Pub Date: Feb. 1st, 2001
ISBN: 0-86547-599-7
Publisher: North Point/Farrar, Straus and Giroux

Debut memoir depicting a late bloomer’s two-fisted pursuit of the Golden Gloves and the ringside personalities he encounters.

“I was old (thirty-two) and white (city indoor pallid) in a world dominated by the young and ethnic, the brown and tan,” Anasi declares, prompting fears this may be just another account of mid-life crisis. Fortunately, he’s also an observant, tightly controlled writer who crafts a trenchant report on the tangle of race, class, and urban topography informing the fading sport of boxing, while also subtly exploring his own motivations in training for the Gloves, the most prestigious amateur competition. Anasi shrewdly avoids narrative myopia with generous portraits of his fellow strivers that provide the texture and heart here. One memorable figure is Milton, a pugilistic veteran so irascible that he was banned from many venues, who taught a strangely effective form of under-slung, rotating hooks thrown “like you’re stirring a bowl of soup.” Milton doubtfully trained Anasi and eventually dubbed him “Elvis” (for his appropriation of Milton’s street stylings); his vinegary worldview enlivens the narrative. His opposite is Laura, an accountant and onetime domestic abuse victim emblematic of the nascent rise of female boxers. She became a devastating puncher, but eventually broke with Milton over his sexism and paranoia (Anasi continued sparring with her in secret). Elsewhere, Anasi explores the stories crucial to understanding contemporary boxing: of tough, impoverished kids who see the sport as an escape hatch, even as the “thug life” pursues them, and of talented journeymen cheated by unscrupulous promoters, their potential squandered on mismatched bouts designed to provide favored contenders with easy wins.

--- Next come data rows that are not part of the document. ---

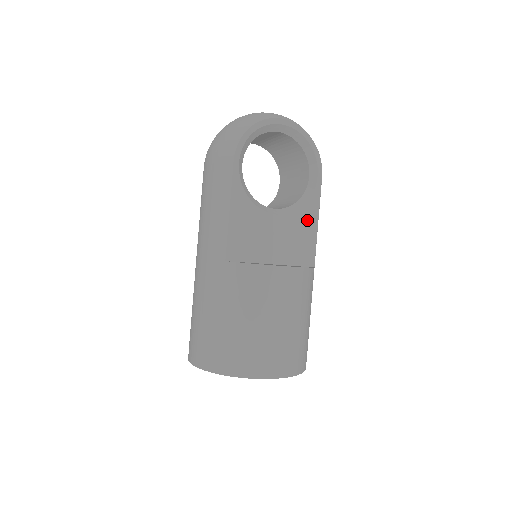
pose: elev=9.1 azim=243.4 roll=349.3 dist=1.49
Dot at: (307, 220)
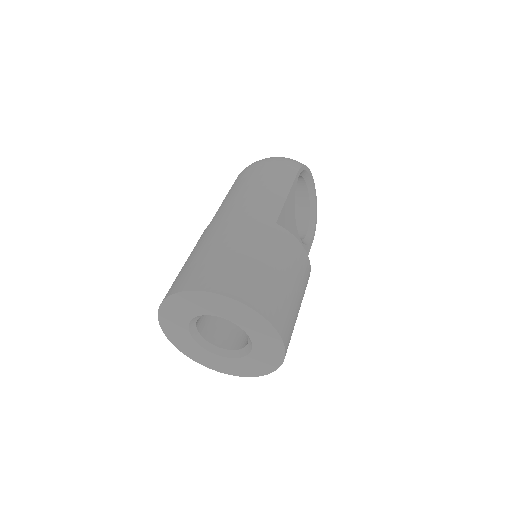
Dot at: occluded
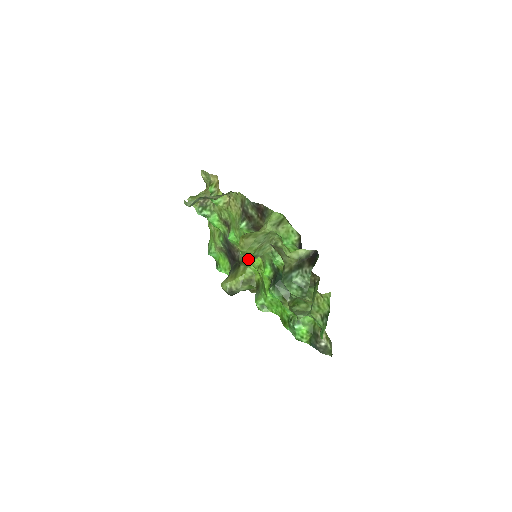
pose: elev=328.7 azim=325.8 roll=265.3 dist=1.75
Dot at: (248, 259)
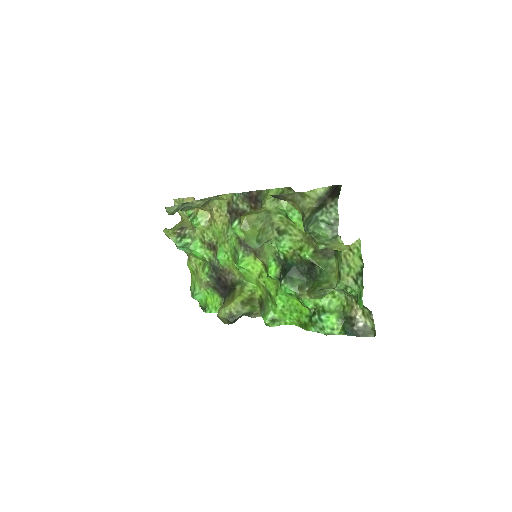
Dot at: (252, 246)
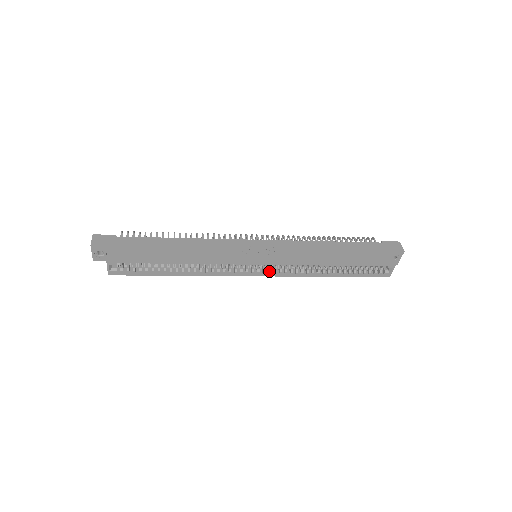
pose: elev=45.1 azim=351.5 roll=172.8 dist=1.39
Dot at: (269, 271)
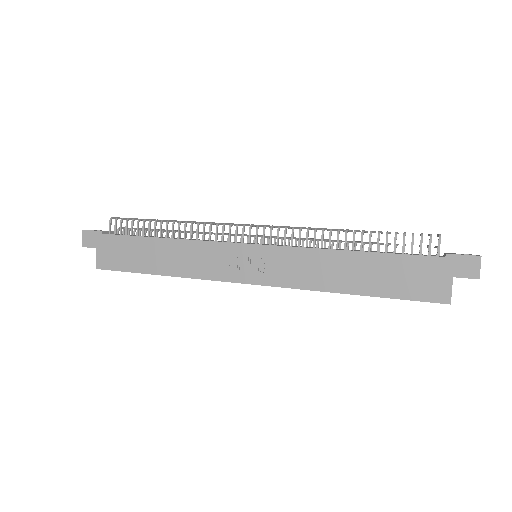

The author may be pursuing a personal odyssey, but he achieves something greater and more fragile. Its thorough portrait of a dying sport and the underdogs who keep it going contains an unsentimental survey of multiethnic, working-class rituals and bravado, New York–style.

Provocative, energetic, and stylish: earns a spot on the shelf alongside Schulberg and Liebling.